··· Source material
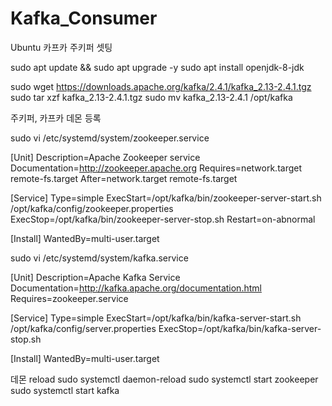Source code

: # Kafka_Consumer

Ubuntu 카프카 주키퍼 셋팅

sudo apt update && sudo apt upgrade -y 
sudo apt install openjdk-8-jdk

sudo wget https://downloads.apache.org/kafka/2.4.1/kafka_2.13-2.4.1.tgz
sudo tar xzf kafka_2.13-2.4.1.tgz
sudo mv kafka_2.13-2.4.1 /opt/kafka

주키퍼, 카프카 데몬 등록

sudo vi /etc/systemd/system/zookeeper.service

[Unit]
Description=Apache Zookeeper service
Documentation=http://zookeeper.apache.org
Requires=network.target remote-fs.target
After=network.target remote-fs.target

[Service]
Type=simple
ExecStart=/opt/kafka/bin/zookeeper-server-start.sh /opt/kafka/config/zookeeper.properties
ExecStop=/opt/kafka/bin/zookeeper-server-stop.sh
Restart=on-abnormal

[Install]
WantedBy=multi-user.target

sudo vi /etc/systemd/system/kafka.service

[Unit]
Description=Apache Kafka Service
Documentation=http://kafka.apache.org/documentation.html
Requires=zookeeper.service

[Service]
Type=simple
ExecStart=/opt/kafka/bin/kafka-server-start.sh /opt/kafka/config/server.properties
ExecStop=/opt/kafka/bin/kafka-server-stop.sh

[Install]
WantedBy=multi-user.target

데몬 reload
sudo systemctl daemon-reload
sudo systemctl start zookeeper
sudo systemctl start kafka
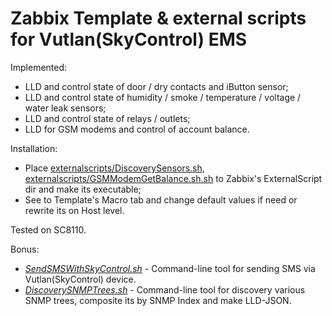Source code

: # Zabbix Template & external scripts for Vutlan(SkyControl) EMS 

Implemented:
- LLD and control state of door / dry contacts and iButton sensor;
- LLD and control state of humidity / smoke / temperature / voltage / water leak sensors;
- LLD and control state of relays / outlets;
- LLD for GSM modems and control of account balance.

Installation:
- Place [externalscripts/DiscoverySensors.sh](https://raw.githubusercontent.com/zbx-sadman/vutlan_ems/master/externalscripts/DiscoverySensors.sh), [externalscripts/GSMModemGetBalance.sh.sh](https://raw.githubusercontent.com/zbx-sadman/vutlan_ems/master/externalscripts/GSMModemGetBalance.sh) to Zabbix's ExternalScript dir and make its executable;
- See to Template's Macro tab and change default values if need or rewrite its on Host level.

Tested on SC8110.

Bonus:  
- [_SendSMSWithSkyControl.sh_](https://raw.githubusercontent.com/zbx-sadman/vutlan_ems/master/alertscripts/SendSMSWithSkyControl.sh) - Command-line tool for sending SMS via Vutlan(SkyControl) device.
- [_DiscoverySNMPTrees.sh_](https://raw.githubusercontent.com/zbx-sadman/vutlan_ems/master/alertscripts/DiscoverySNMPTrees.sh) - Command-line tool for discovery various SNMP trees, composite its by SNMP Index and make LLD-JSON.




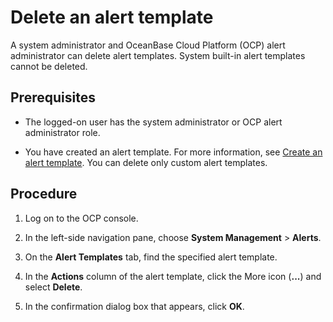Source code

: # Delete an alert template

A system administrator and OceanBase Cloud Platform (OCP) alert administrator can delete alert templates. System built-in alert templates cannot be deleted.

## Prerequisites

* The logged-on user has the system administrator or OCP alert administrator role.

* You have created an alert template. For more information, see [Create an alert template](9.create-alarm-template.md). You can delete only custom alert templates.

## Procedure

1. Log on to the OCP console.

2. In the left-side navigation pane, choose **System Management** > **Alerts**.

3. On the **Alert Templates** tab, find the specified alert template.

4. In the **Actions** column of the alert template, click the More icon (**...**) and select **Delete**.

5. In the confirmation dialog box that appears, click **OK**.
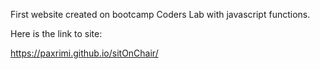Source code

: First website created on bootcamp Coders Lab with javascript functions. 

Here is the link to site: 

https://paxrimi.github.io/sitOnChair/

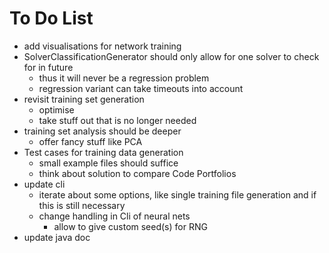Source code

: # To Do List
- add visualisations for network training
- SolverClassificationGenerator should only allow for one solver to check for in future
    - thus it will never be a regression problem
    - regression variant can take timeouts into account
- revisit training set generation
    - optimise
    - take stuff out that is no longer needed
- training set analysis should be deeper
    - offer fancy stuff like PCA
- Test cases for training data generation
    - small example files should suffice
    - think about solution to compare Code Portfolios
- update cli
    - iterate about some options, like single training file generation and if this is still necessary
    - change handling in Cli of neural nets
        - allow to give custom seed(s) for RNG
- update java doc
······
## Assigned task
Please return every line in the data that includes the string "reload".

## Result of the task
데몬 reload
sudo systemctl daemon-reload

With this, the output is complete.